* **Task instructions**:
Copy the entries below word for word, from their beginning up to and including the line that contains "- ✅ Documentation links included". Leave out the pictures.
━━━━━ Entries provided
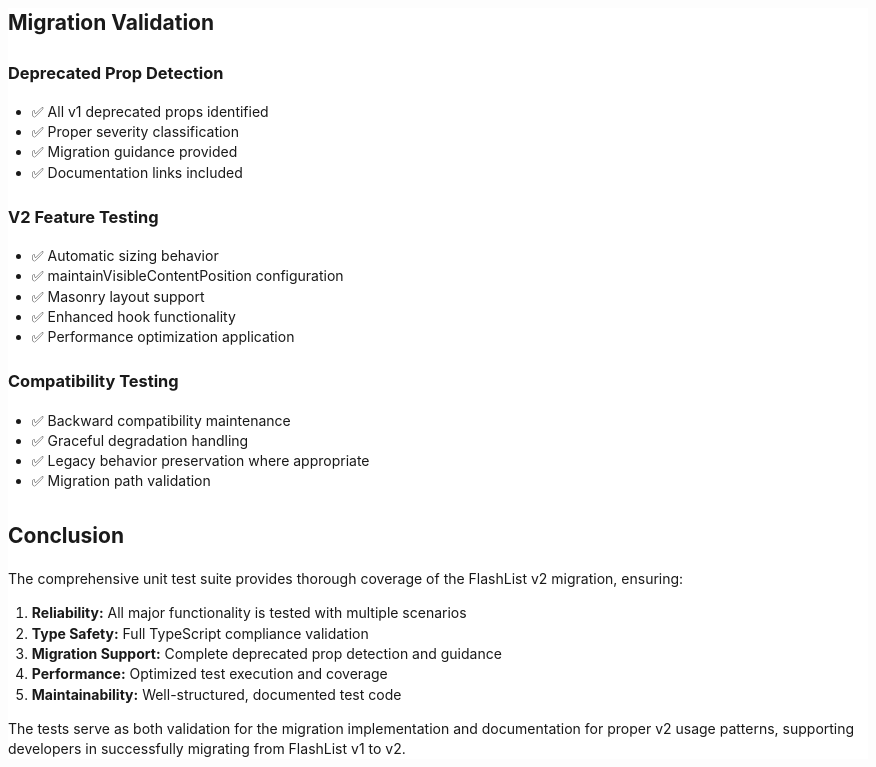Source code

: ## Migration Validation

### Deprecated Prop Detection
- ✅ All v1 deprecated props identified
- ✅ Proper severity classification
- ✅ Migration guidance provided
- ✅ Documentation links included

### V2 Feature Testing
- ✅ Automatic sizing behavior
- ✅ maintainVisibleContentPosition configuration
- ✅ Masonry layout support
- ✅ Enhanced hook functionality
- ✅ Performance optimization application

### Compatibility Testing
- ✅ Backward compatibility maintenance
- ✅ Graceful degradation handling
- ✅ Legacy behavior preservation where appropriate
- ✅ Migration path validation

## Conclusion

The comprehensive unit test suite provides thorough coverage of the FlashList v2 migration, ensuring:

1. **Reliability:** All major functionality is tested with multiple scenarios
2. **Type Safety:** Full TypeScript compliance validation
3. **Migration Support:** Complete deprecated prop detection and guidance
4. **Performance:** Optimized test execution and coverage
5. **Maintainability:** Well-structured, documented test code

The tests serve as both validation for the migration implementation and documentation for proper v2 usage patterns, supporting developers in successfully migrating from FlashList v1 to v2.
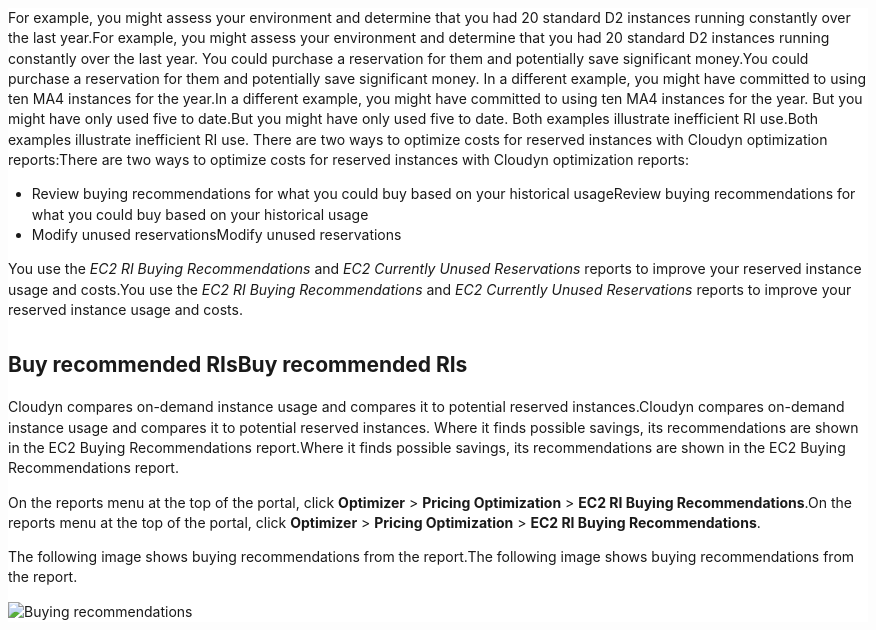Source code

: <span data-ttu-id="35bd2-237">For example, you might assess your environment and determine that you had 20 standard D2 instances running constantly over the last year.</span><span class="sxs-lookup"><span data-stu-id="35bd2-237">For example, you might assess your environment and determine that you had 20 standard D2 instances running constantly over the last year.</span></span> <span data-ttu-id="35bd2-238">You could purchase a reservation for them and potentially save significant money.</span><span class="sxs-lookup"><span data-stu-id="35bd2-238">You could purchase a reservation for them and potentially save significant money.</span></span> <span data-ttu-id="35bd2-239">In a different example, you might have committed to using ten MA4 instances for the year.</span><span class="sxs-lookup"><span data-stu-id="35bd2-239">In a different example, you might have committed to using ten MA4 instances for the year.</span></span> <span data-ttu-id="35bd2-240">But you might have only used five to date.</span><span class="sxs-lookup"><span data-stu-id="35bd2-240">But you might have only used five to date.</span></span> <span data-ttu-id="35bd2-241">Both examples illustrate inefficient RI use.</span><span class="sxs-lookup"><span data-stu-id="35bd2-241">Both examples illustrate inefficient RI use.</span></span> <span data-ttu-id="35bd2-242">There are two ways to optimize costs for reserved instances with Cloudyn optimization reports:</span><span class="sxs-lookup"><span data-stu-id="35bd2-242">There are two ways to optimize costs for reserved instances with Cloudyn optimization reports:</span></span>

- <span data-ttu-id="35bd2-243">Review buying recommendations for what you could buy based on your historical usage</span><span class="sxs-lookup"><span data-stu-id="35bd2-243">Review buying recommendations for what you could buy based on your historical usage</span></span>
- <span data-ttu-id="35bd2-244">Modify unused reservations</span><span class="sxs-lookup"><span data-stu-id="35bd2-244">Modify unused reservations</span></span>

<span data-ttu-id="35bd2-245">You use the _EC2 RI Buying Recommendations_ and _EC2 Currently Unused Reservations_ reports to improve your reserved instance usage and costs.</span><span class="sxs-lookup"><span data-stu-id="35bd2-245">You use the _EC2 RI Buying Recommendations_ and _EC2 Currently Unused Reservations_ reports to improve your reserved instance usage and costs.</span></span>

## <a name="buy-recommended-ris"></a><span data-ttu-id="35bd2-246">Buy recommended RIs</span><span class="sxs-lookup"><span data-stu-id="35bd2-246">Buy recommended RIs</span></span>

<span data-ttu-id="35bd2-247">Cloudyn compares on-demand instance usage and compares it to potential reserved instances.</span><span class="sxs-lookup"><span data-stu-id="35bd2-247">Cloudyn compares on-demand instance usage and compares it to potential reserved instances.</span></span> <span data-ttu-id="35bd2-248">Where it finds possible savings, its recommendations are shown in the EC2 Buying Recommendations report.</span><span class="sxs-lookup"><span data-stu-id="35bd2-248">Where it finds possible savings, its recommendations are shown in the EC2 Buying Recommendations report.</span></span>

<span data-ttu-id="35bd2-249">On the reports menu at the top of the portal, click **Optimizer** > **Pricing Optimization** > **EC2 RI Buying Recommendations**.</span><span class="sxs-lookup"><span data-stu-id="35bd2-249">On the reports menu at the top of the portal, click **Optimizer** > **Pricing Optimization** > **EC2 RI Buying Recommendations**.</span></span>

<span data-ttu-id="35bd2-250">The following image shows buying recommendations from the report.</span><span class="sxs-lookup"><span data-stu-id="35bd2-250">The following image shows buying recommendations from the report.</span></span>

![Buying recommendations](./media/tutorial-optimize-reserved-instances/aws01.png)
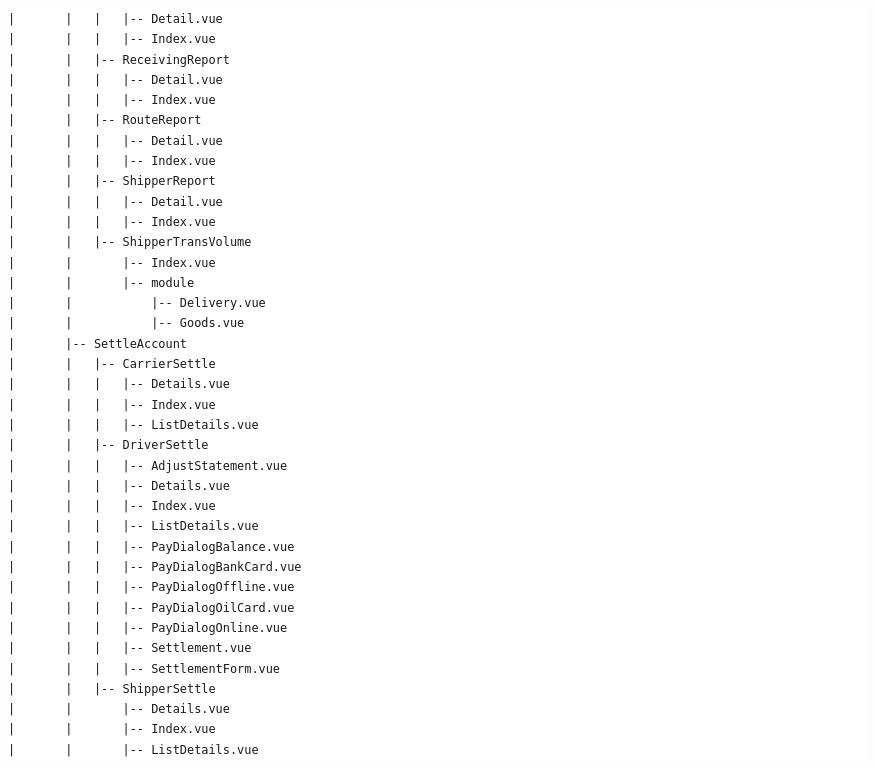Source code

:     |       |   |   |-- Detail.vue
    |       |   |   |-- Index.vue
    |       |   |-- ReceivingReport
    |       |   |   |-- Detail.vue
    |       |   |   |-- Index.vue
    |       |   |-- RouteReport
    |       |   |   |-- Detail.vue
    |       |   |   |-- Index.vue
    |       |   |-- ShipperReport
    |       |   |   |-- Detail.vue
    |       |   |   |-- Index.vue
    |       |   |-- ShipperTransVolume
    |       |       |-- Index.vue
    |       |       |-- module
    |       |           |-- Delivery.vue
    |       |           |-- Goods.vue
    |       |-- SettleAccount
    |       |   |-- CarrierSettle
    |       |   |   |-- Details.vue
    |       |   |   |-- Index.vue
    |       |   |   |-- ListDetails.vue
    |       |   |-- DriverSettle
    |       |   |   |-- AdjustStatement.vue
    |       |   |   |-- Details.vue
    |       |   |   |-- Index.vue
    |       |   |   |-- ListDetails.vue
    |       |   |   |-- PayDialogBalance.vue
    |       |   |   |-- PayDialogBankCard.vue
    |       |   |   |-- PayDialogOffline.vue
    |       |   |   |-- PayDialogOilCard.vue
    |       |   |   |-- PayDialogOnline.vue
    |       |   |   |-- Settlement.vue
    |       |   |   |-- SettlementForm.vue
    |       |   |-- ShipperSettle
    |       |       |-- Details.vue
    |       |       |-- Index.vue
    |       |       |-- ListDetails.vue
━━━━━━━━━━
* **Response**:
Source code

: ## Migration Validation

### Deprecated Prop Detection
- ✅ All v1 deprecated props identified
- ✅ Proper severity classification
- ✅ Migration guidance provided
- ✅ Documentation links included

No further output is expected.